▶ [DIRECTIVES]:
- a) In the ribs and boudin thread, what does RLwhaler say needs to be learned?
- b) Using the ribs and boudin thread, explain what made surfisher hungry.
- c) From the ribs and boudin thread, extract the passage starting at "# ribs,chicken,sausage,and boudin" and ending at "(May 23, 2005)".

# ribs,chicken,sausage,and boudin



## surfisher (Mar 8, 2012)

after seeing those st. louis ribs this morning i got hungry. here are a few pics.oh ya i had to get a pot of black eye peas in they were good along with some cornbread mmmm!


----------



## DANO (May 23, 2005)

Looks like some good eats,....


----------



## whackmaster (Apr 2, 2010)

Nice....I'm hungry now.....Looks good


----------



## Law Dog (Jul 27, 2010)

Looks Delisious!


----------



## GSMAN (May 22, 2004)

Wow! What time is dinner?!


----------



## Rawpower (Jul 4, 2011)

DANG, that looks good!!!


----------



## RLwhaler (Sep 10, 2005)

Looks outstanding!! Man,I've gotta learn how to cook some Black eye peas.


----------



## redspeck (Jul 3, 2012)

Making me hungry and I just ate!


----------



## Southern Solutions (Aug 1, 2012)

Wow, that looks awesome.


----------



## Justin_Smithey (Aug 26, 2011)

I shoulda known better than opening a thread titled "ribs, chicken, sausage, and boudin" before lunch time. Looks great!


----------



## hightide82 (Dec 2, 2011)

Man that looks so good. Mmmmm


----------

▶ [DATA EXCERPT]:
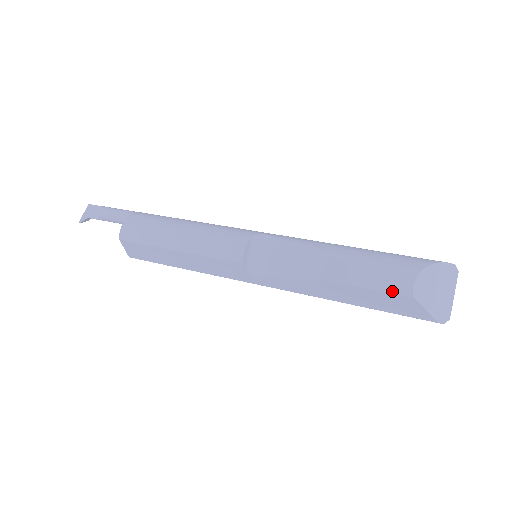
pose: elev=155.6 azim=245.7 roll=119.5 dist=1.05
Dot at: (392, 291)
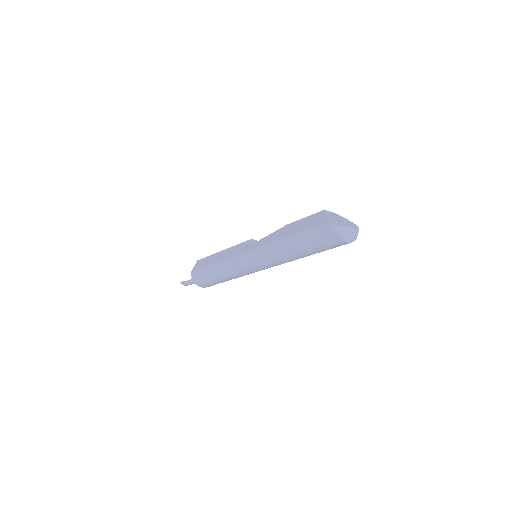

▶ [ANSWERS TO THE PROBLEMS]:
- a) How to cook black eye peas.

- b) Surfisher got hungry after seeing some St. Louis ribs that morning.

- c)
# ribs,chicken,sausage,and boudin



## surfisher (Mar 8, 2012)

after seeing those st. louis ribs this morning i got hungry. here are a few pics.oh ya i had to get a pot of black eye peas in they were good along with some cornbread mmmm!


----------



## DANO (May 23, 2005)